* _Excerpted passage_:
Wilton Mews is a part-cobbled through road between Chester Street and Wilton Street, also leading to Little Chester Street (an original/ surviving Mews) in Westminster. There are 9 properties in the Mews, used for residential purposes.
A high explosive bomb fell onto Wilton Mews in World War II, meaning the properties had to be rebuilt as a result. When the London Poverty Maps were published, the area was determined as having fairly comfortable households with good ordinary earnings.
Wilton Mews is part of Westminster City Council’s Belgravia Conservation Area; first designated in 1968, it was laid out as a fashionable residential area to the west of Buckingham Palace. There is a high degree of townscape uniformity and a formal layout based on a grid pattern. The area is predominantly residential with some shops on the edges. There are also a significant number of embassies, diplomatic buildings and institutional headquarters.

* _Information given_:
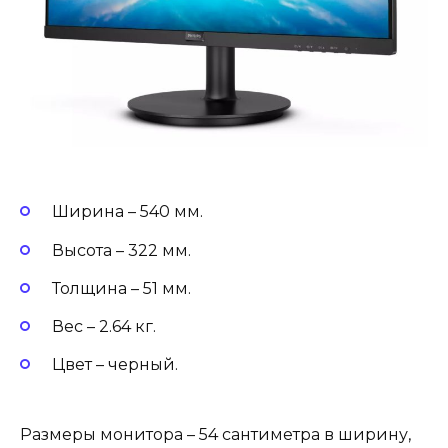
Ширина – 540 мм.
Высота – 322 мм.
Толщина – 51 мм.
Вес – 2.64 кг.
Цвет – черный.
Размеры монитора – 54 сантиметра в ширину,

* _To do_:
1. Decide whether each statement agrees with the Wilton Mews text, answering yes or no and quoting the text's deciding words: (a) The Mews has 9 properties, all used as homes. (b) A bomb in World War II left the properties unharmed. (c) The conservation area has no shops at all.
2. Retype the part of the Wilton Mews text that opens with the words containing "A high explosive" and closes with "good ordinary earnings.".
The listing comes from a different source than the text about Wilton Mews.

* _Answers to the problems_:
1.
(a) Yes: "There are 9 properties in the Mews, used for residential purposes."
(b) No: "meaning the properties had to be rebuilt as a result."
(c) No: "The area is predominantly residential with some shops on the edges."

2.
A high explosive bomb fell onto Wilton Mews in World War II, meaning the properties had to be rebuilt as a result. When the London Poverty Maps were published, the area was determined as having fairly comfortable households with good ordinary earnings.